Recorded information Start Marker

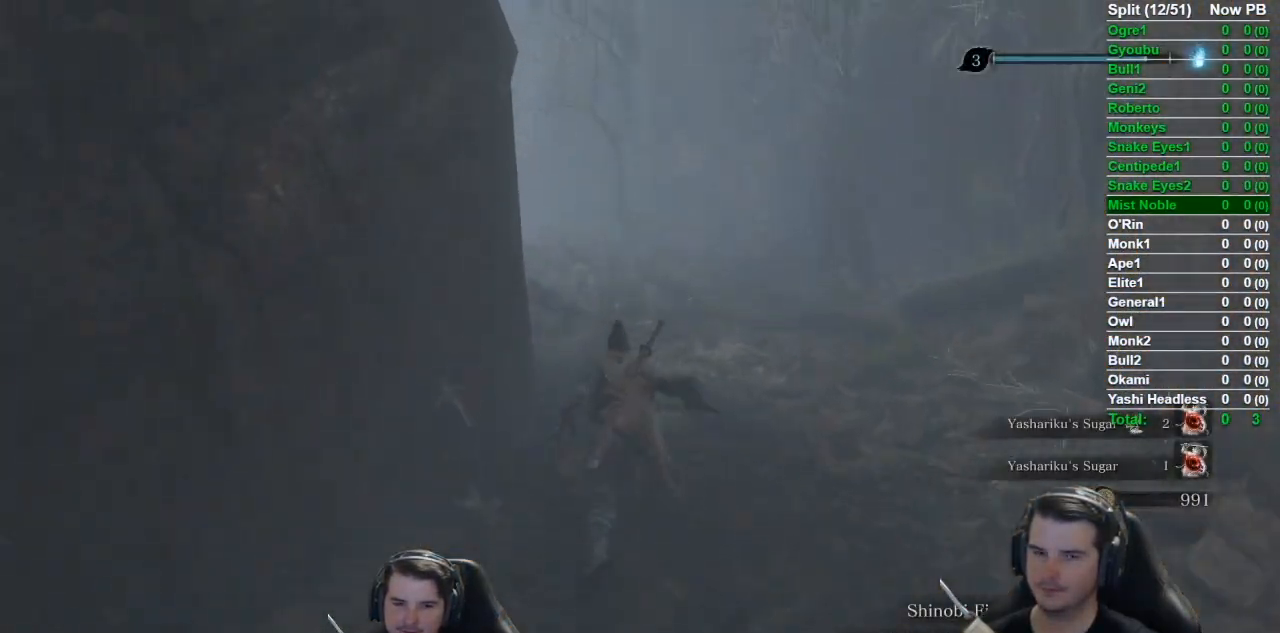
{"buttons": ["B"], "left_stick": "up", "right_stick": "down-left", "button_events": []}
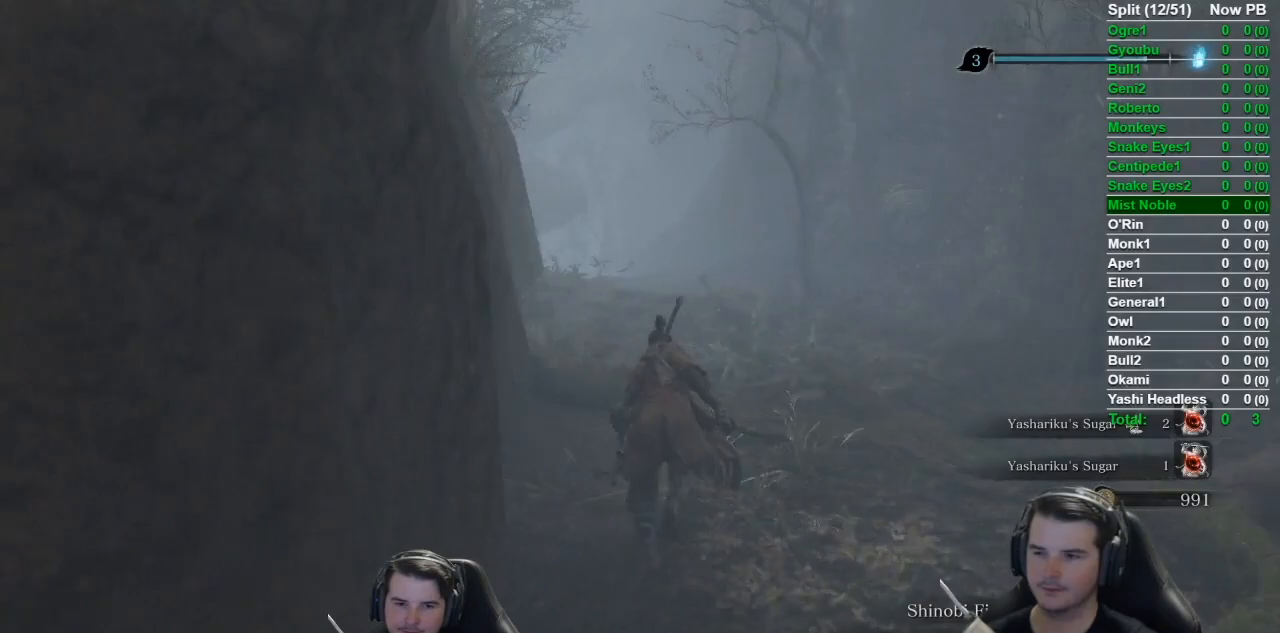
{"buttons": ["B"], "left_stick": "up", "right_stick": "down-left", "button_events": []}
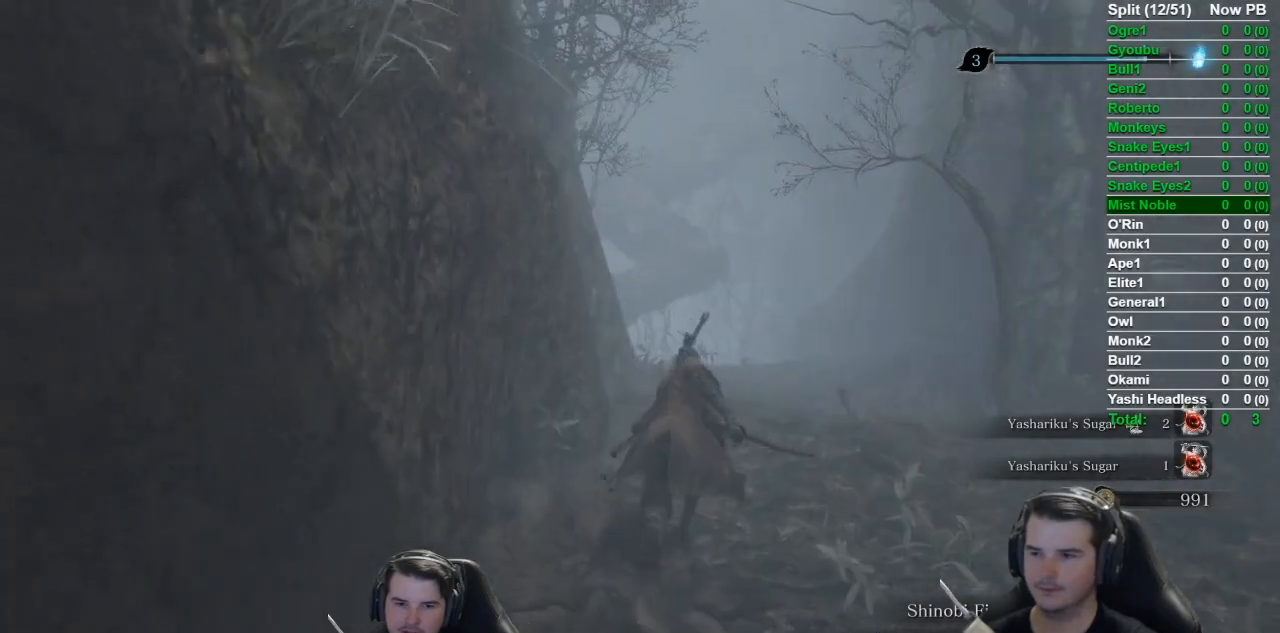
{"buttons": ["B"], "left_stick": "up", "right_stick": "down", "button_events": []}
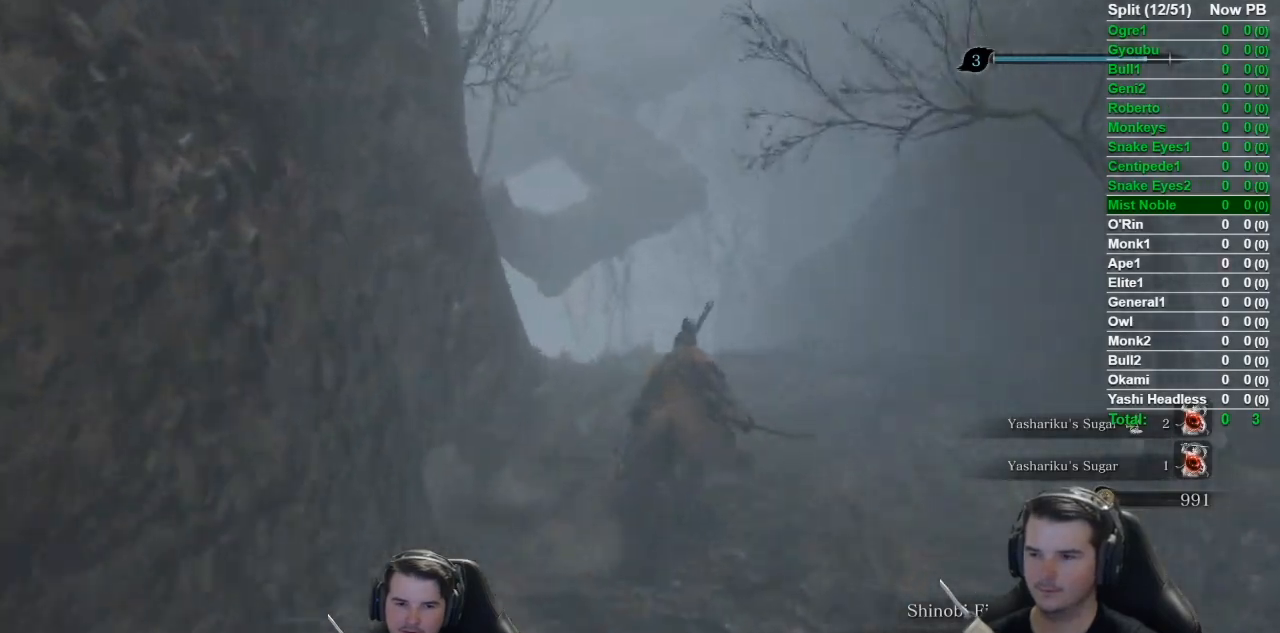
{"buttons": ["A", "B"], "left_stick": "up", "right_stick": "center", "button_events": [[501, "A", "down"]]}
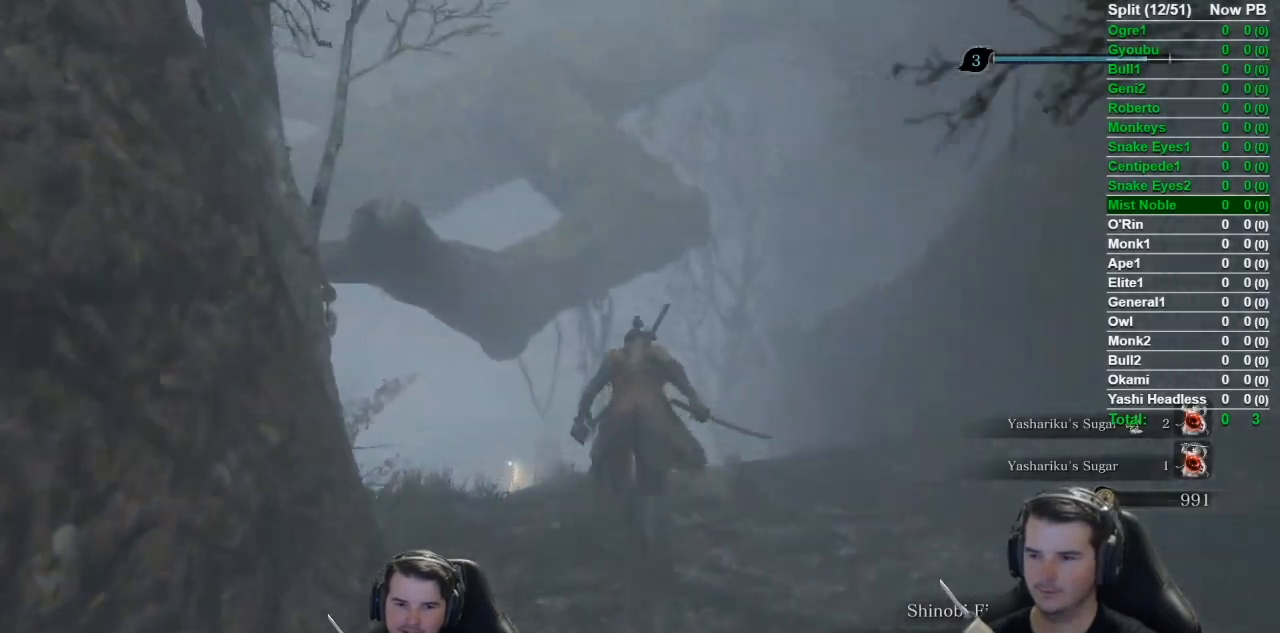
{"buttons": ["B"], "left_stick": "up", "right_stick": "down", "button_events": [[116, "A", "up"]]}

Recorded information End Marker

■ Required work ■
For this exercise, please reproduce the records above exactly and drop the images.

■ Written answer ■
{"buttons": ["B"], "left_stick": "up", "right_stick": "down-left", "button_events": []}
{"buttons": ["B"], "left_stick": "up", "right_stick": "down-left", "button_events": []}
{"buttons": ["B"], "left_stick": "up", "right_stick": "down", "button_events": []}
{"buttons": ["A", "B"], "left_stick": "up", "right_stick": "center", "button_events": [[501, "A", "down"]]}
{"buttons": ["B"], "left_stick": "up", "right_stick": "down", "button_events": [[116, "A", "up"]]}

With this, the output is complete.